畑山 今は“共に”って感じです。こいつと僕の2人でステージに立っています。対バンライヴの時、アンコールで対バンのバンドのギターを弾きながら歌うってことがよくあって。そういう時ってやっぱりいつもと全然感覚が違うんですよ。歌の乗り方が違うというか、やっぱりグレッチなんだなって思います。

 

― 新たにG5420Tを買ったのは、新しいギターが必要になったからなんですか?

畑山 違う音色が欲しいと思って、去年、別メーカーのソリッドギターを買ったんですよ。すごく音が良かったので1年ぐらい使っていたんですけど、当然グレッチとは違う。やっぱり僕にはグレッチの方が合うと思うこともあって、これはもう1本グレッチを買うしかないと2本目を買いました。それ以降は、グレッチ2本をメインとしてライヴでは使ってます。

 

― 2本の使い分けはどんなふうに?

畑山 最初に買ったG6120T-55VSのことを、僕は“オレンジ君”って呼んでいるんですけど(笑)、いい意味で音がそこまで抜けないんです。それは僕の音作りもあるんですけど、そのぶん3ピースバンドの迫力がめっちゃ出て、“3ピースの音圧じゃない”ってよく言われるのは、(斉藤)陸斗(Ba,Cho)と(金田)竜也(Dr,Cho)が上手ってことに加えて、オレンジ君の音の出方がミドルを中心に高音から低音まで本当に良くて、真っ直ぐにゴーンといくんですよ。だからめっちゃ好きなんですけど、そう思いつつ、バラードのような曲の時はもうちょっと1〜2弦の高音が聴こえてきたらいいなと思ってたんです。それで、楽器屋さんでG5420Tを買って、リアピックアップで音も作って、今はオレンジ君と使い分けています。オレンジ君のピックアップはセンターを使っているんです。だから、音はだいぶ違うと思います。

 

― 2本目は呼び名があるんですか?

畑山 いや、まだ特には。今のところ“あいつ”ですね(笑)。

 

― グレッチを使い始めて4年経ちました。グレッチというブランドの魅力についてもわかってきたんじゃないかと思うのですが。

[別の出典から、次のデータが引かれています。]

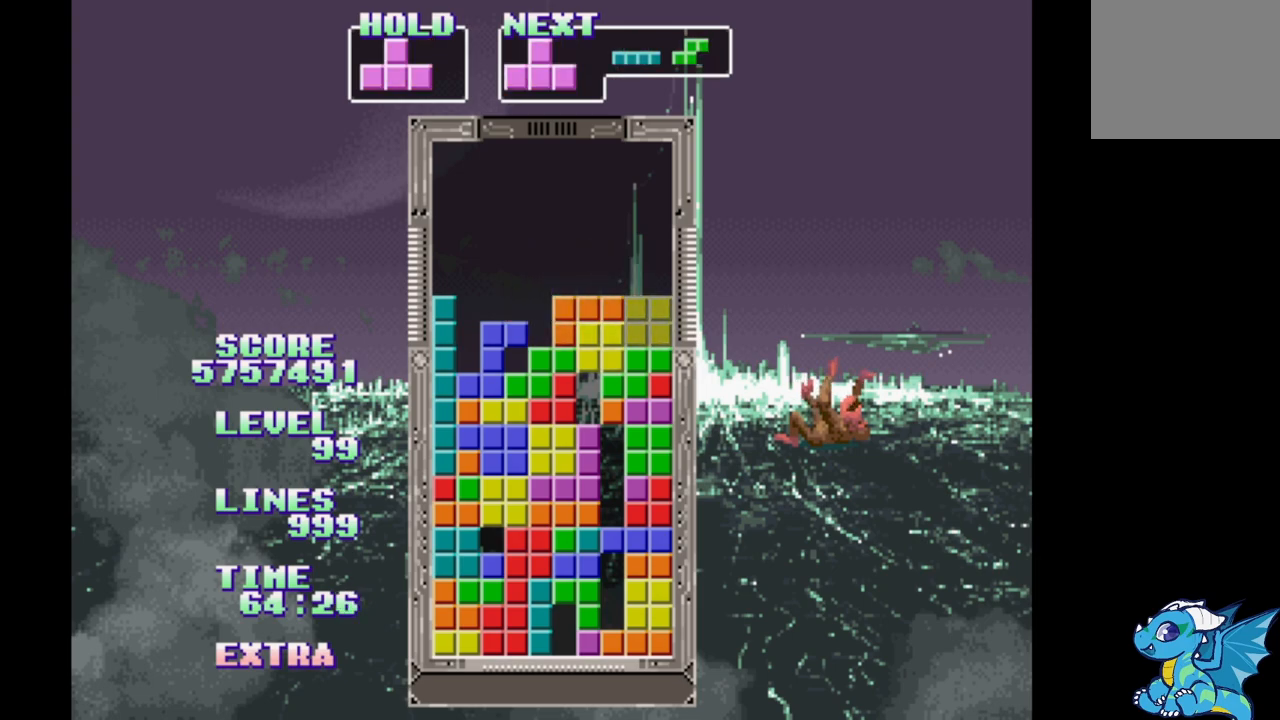
{"buttons": ["B"], "events": [[433, "B", "down"]]}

畑山 僕の中では“貴族”ですね(笑)。10万円ちょっとで新品が買えるとなっても、やっぱり高級なイメージがあるんですよ。見た目も大きいですしね。最近買った“あいつ”だって、みんなに見せた時に“いくら!? ”って聞かれて、“いくらに見える?”って聞いたら“めっちゃ高そう”って。“15万ちょっとだよ”って言ったらびっくりされました。

 

Kalma Sub 1

 

歌よりも音が先に出るイメージがあって、それがすごく新鮮だった

 

― さて、ここからは今日試奏していただいたG5210T-P90 Electromatic Jetのインプレッションを聞かせてほしいのですが、なぜこちらを選んだのでしょうか?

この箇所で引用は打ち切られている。